Since 2001, over 1.6 million troops have been deployed to Iraq and Afghanistan, and millions more soldiers were sent to fight our wars and operations of the 20th century (1). With all the movies about war, still many of us are surprised that more soldier have committed suicide in Afghanistan than have been killed in combat. The psychological damage is immeasurable. Soldiers continue to struggle with the health and emotional illnesses of Post Traumatic Stress Disorder, long after the rest of us have forgotten we even had a war.
Post Traumatic Stress Disorder (PTSD) is a mental condition that is triggered by a fight or flight response to a terrifying event. Symptoms of PTSD, as outlined by the Mayo Clinic, include: “flashbacks, nightmares, and severe anxiety, as well as the uncontrollable thoughts about the event.” (2)
There are several pharmaceutical options used in an effort to calm anxieties and reduce the depression associated with PTSD, though at this time there is insufficient evidence to claim effectiveness of these medications (3). Further options may include conventional counseling, exposure therapy and mind/body work aimed at rebalancing and desensitizing the brain receptors that seem to have gone awry due to the traumatic stress that the individual experienced.
To further understand the body’s response to traumatic events, let’s examine the fight or flight response of the sympathetic nervous system (SNS) and its possible relationship to PTSD. When your body goes through stress, neurotransmitters (or chemical messengers) such as epinephrine (aka: adrenaline) and norepinephrine, are released into your blood and are responsible for survival effects such as: raising your blood pressure, increasing your heart rate, and speeding up your breathing.
I frequently describe the sympathetic nervous system this way: … assume it is a normal day, and I happen to be hiking in the jungle, but all of a sudden, I see a tiger! In a split second, my autonomic nervous system (think: automatic nervous system) fired off my sympathetic (or “fight or flight”) pathway. I had a fraction of a second to decide if I was going to FIGHT the tiger in front of me or FLEE (run) away from it. Without me having to think about it, my body started pumping massive amounts of epinephrine (adrenaline) through my blood to: speed up my breathing - to get more oxygen to my blood, increase my heart rate and blood pressure - to get the oxygenated blood to my muscles as fast as possible, dilate my pupils - to help me see as best as possible what is in front of me… etc.

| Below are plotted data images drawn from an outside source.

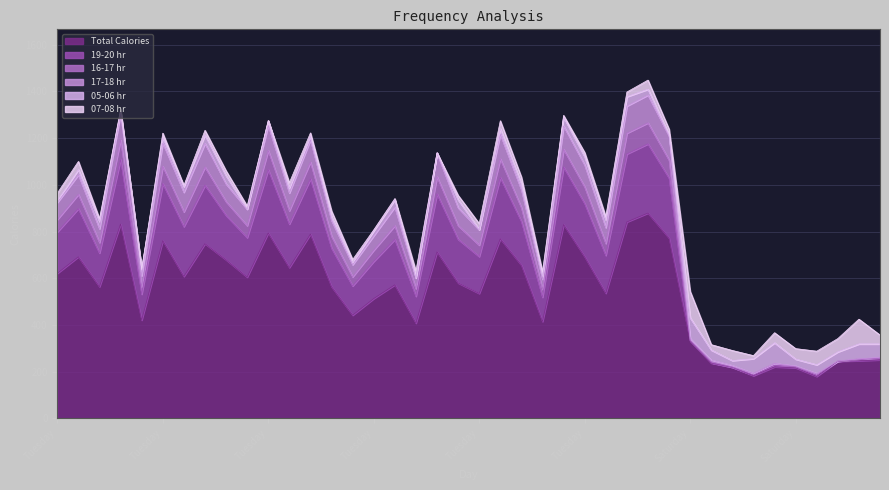

What is the sum of all 17-18 hr values?

27901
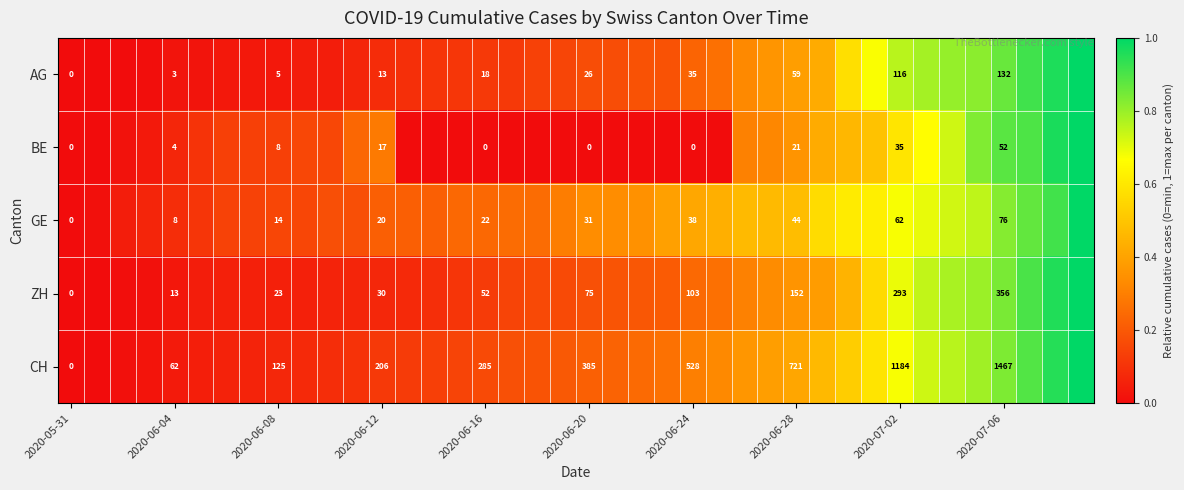

Is it true that BE equals 0.0 at 2020-06-08?

False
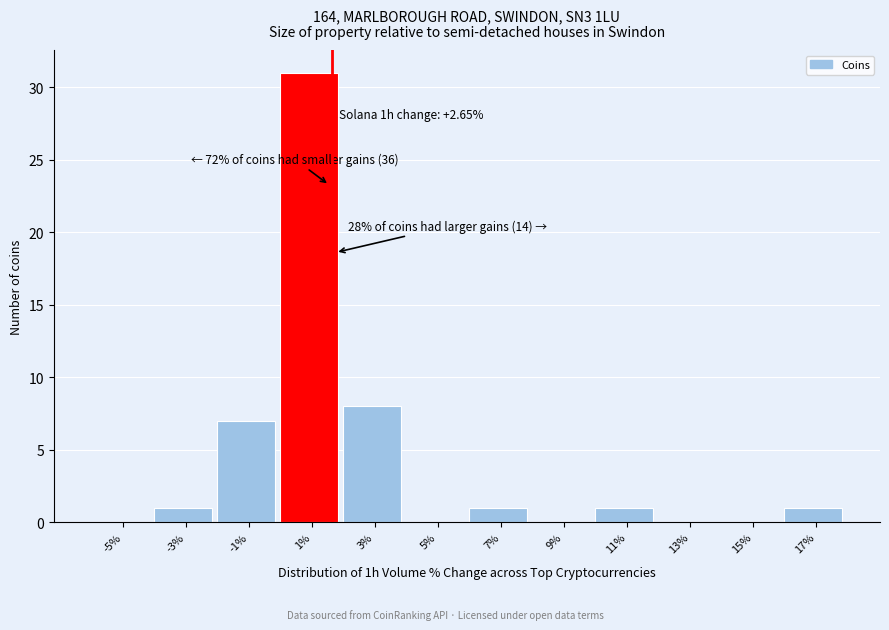

Reading left to right, extract all data points from this chart.

-5%=0	-3%=1	-1%=7	1%=31	3%=8	5%=0	7%=1	9%=0	11%=1	13%=0	15%=0	17%=1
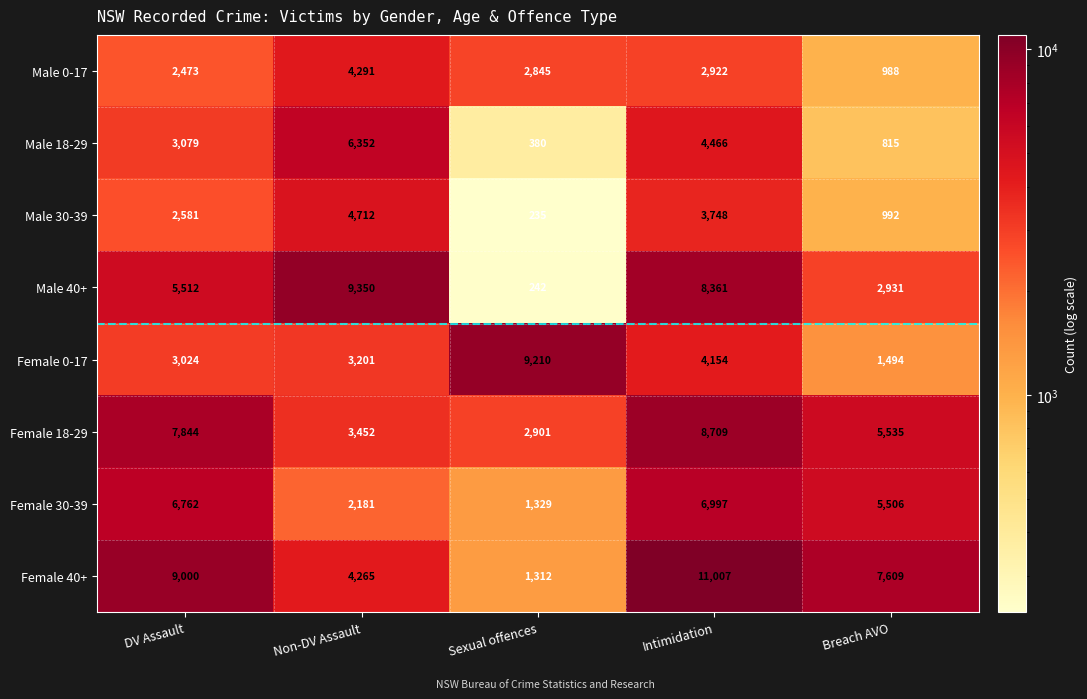

The Male 18-29 series shows 3079 at DV Assault. True or false?

True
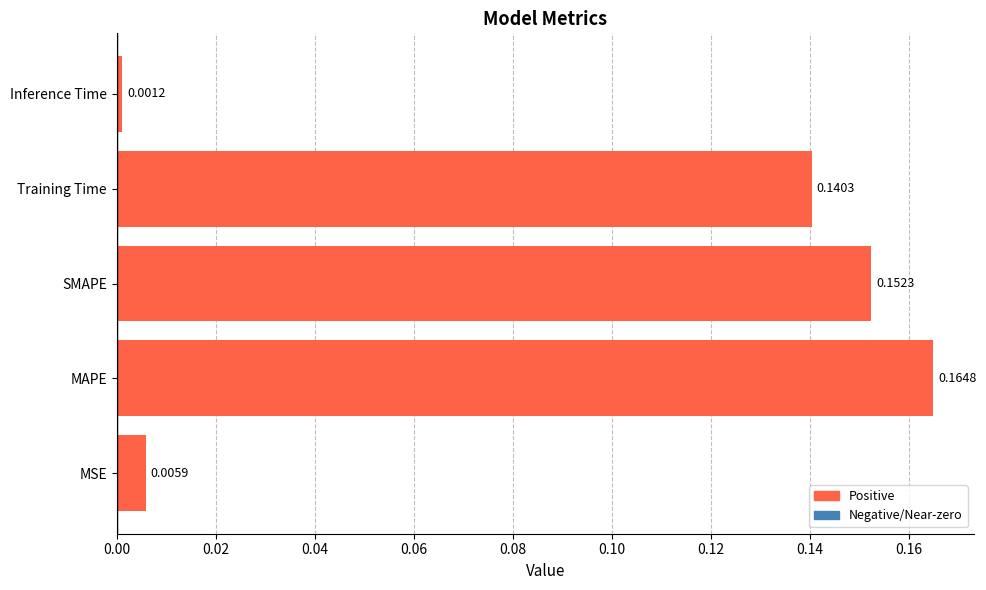

Does the chart contain stacked bars?

No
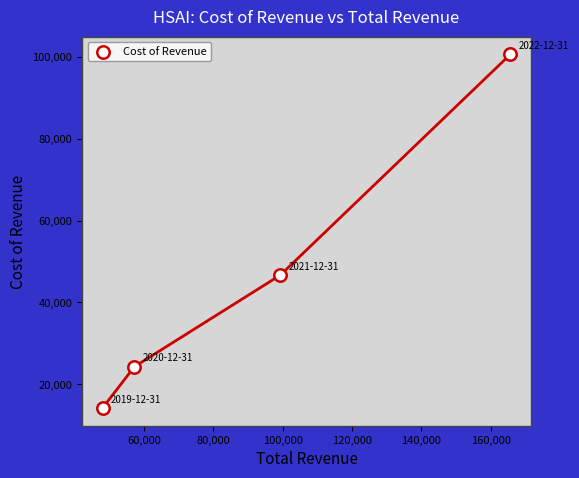

What is the range of X values (max minus min)?

117700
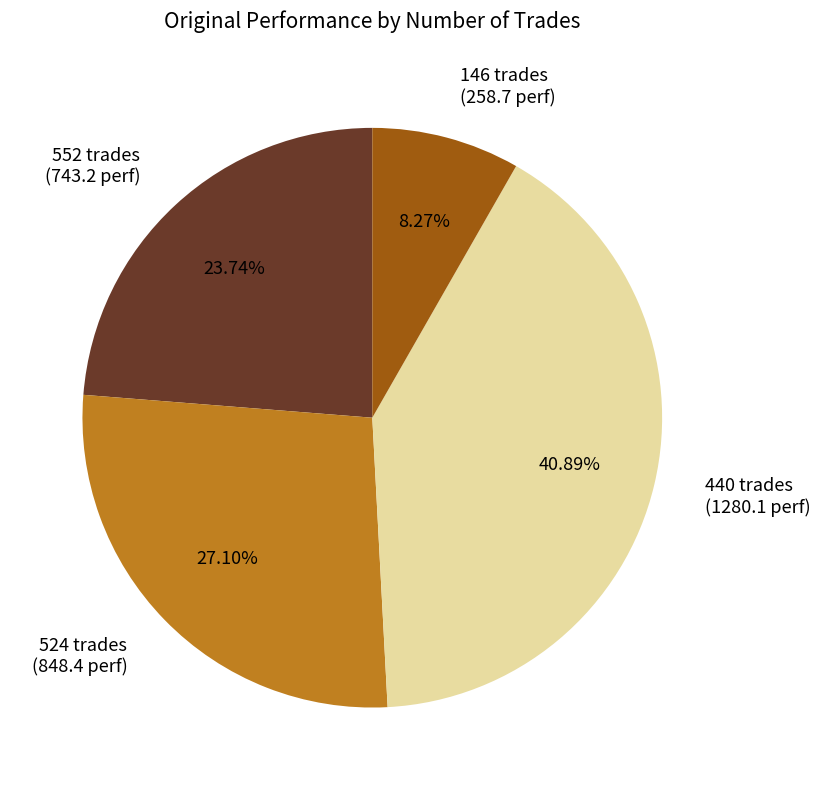

True or false: 524 trades accounts for 27% of the total.

True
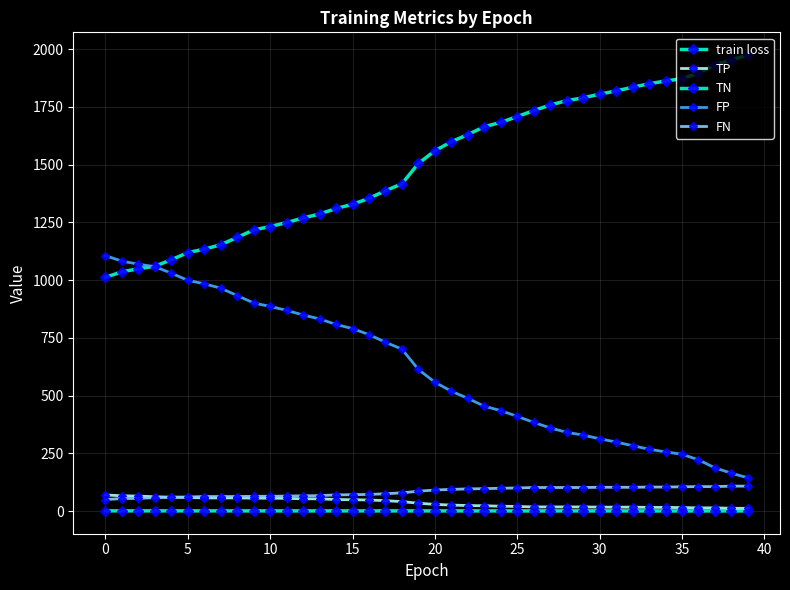

Does the chart have visible grid lines?

Yes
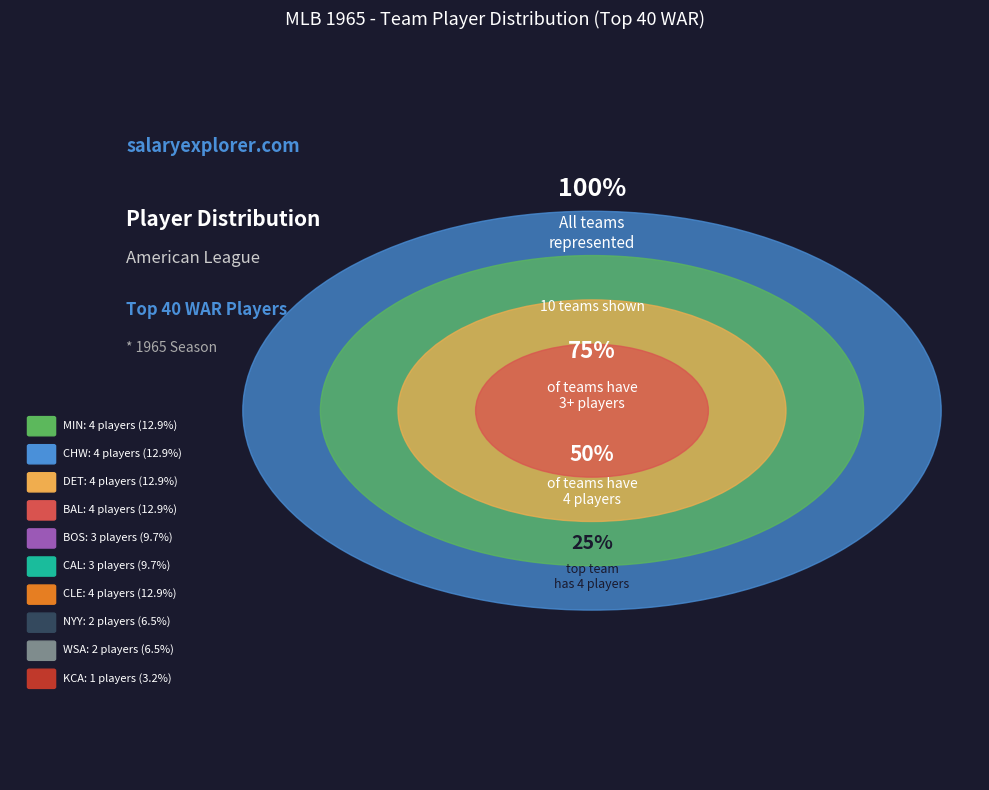

Does WSA represent more than half of the total?

No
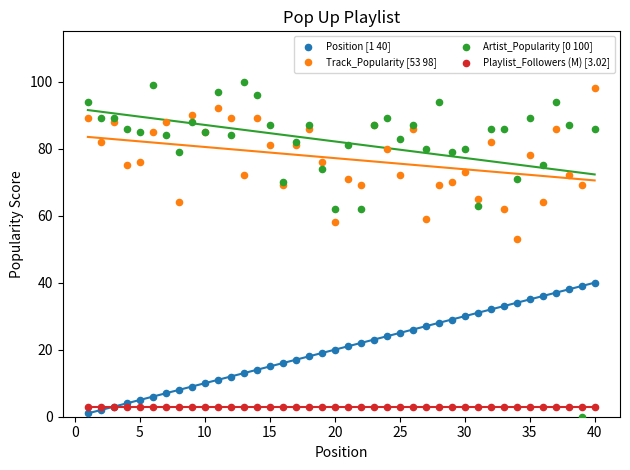

Across all series, what Y value is closest to 50?

53.0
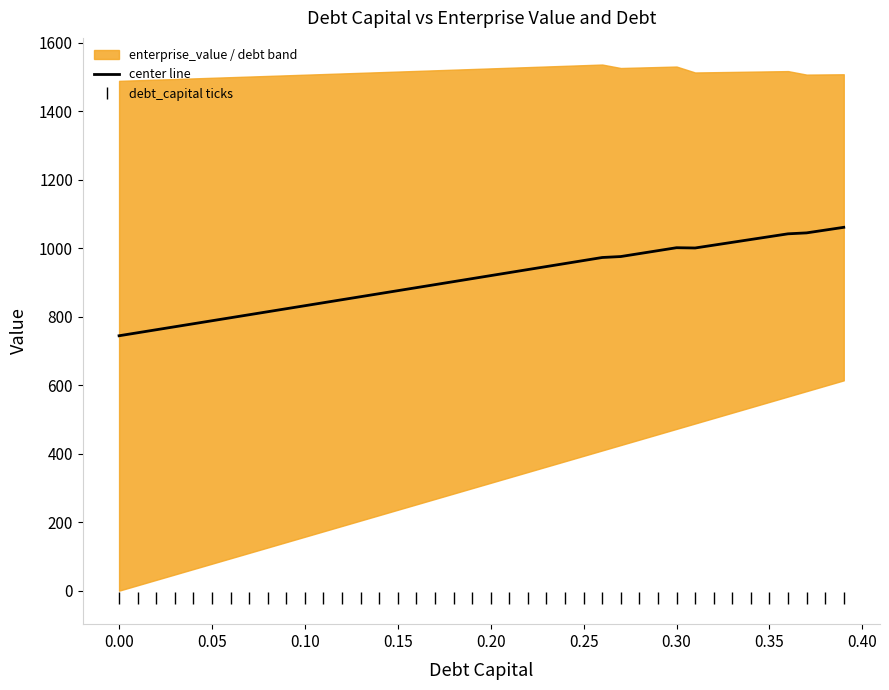

True or false: center line and debt_capital ticks cross at least once.

False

When not in periods of acute stress, the body down-regulates the sympathetic nervous system and switches to the parasympathetic system. This is the system that controls rest, relaxation and digestion - things the body is not concerned about when it is in sympathetic mode. The neurotransmitters, too, are very different from those used by the sympathetic system. Serotonin is one of our main neurotransmitters to regulate our parasympathetic system. Serotonin often times is referred to as our “happy” neurotransmitter, as it has major implications in mood regulation, appetite control, alertness and restful sleep.
PTSD and neurotransmitter balance
Due to the traumatic stress of PTSD victims, the neurotransmitters that fuel the sympathetic versus parasympathetic system get out of balance. As a Yale University journal review states, “It has been suggested that alterations in NE [norepinephrine], E [epinephrine], and 5-HT [5HTP] may have relevance for symptoms commonly seen in survivors with PTSD, including hypervigilance, exaggerated startle, irritability, impulsivity, aggression, intrusive memories, depressed mood, and suicidality.” (4) The nutritional approach, then, is to enhance the parasympathetic system by feeding the pathway: L-Tryptophan > 5HTP > Serotonin > Melatonin.
Some strategies for re-balancing neurotransmitters
Practitioners who use nutritional supplements in their practice believe they may be just as effective or even more effective than pharmaceutical options at addressing the anxiety, depression and sleep disorder symptoms of PTSD. Since neurotransmitters are made of specific amino acids (the building blocks of proteins), neurotransmitter deficiencies can be related to nutritional deficiencies.
The amino acid L-tryptophan, for example, is a precursor to melatonin (our sleep hormone) and serotonin, thus helping improve both sleep and mood.* Several other supplements, including amino acids such as theanine and glycine, several herbs such as kava and passiflora, and omega 3 fatty acids also are known to produce calming effects on the sympathetic nervous system and therefore also may play an important role in rebalancing neurotransmitters.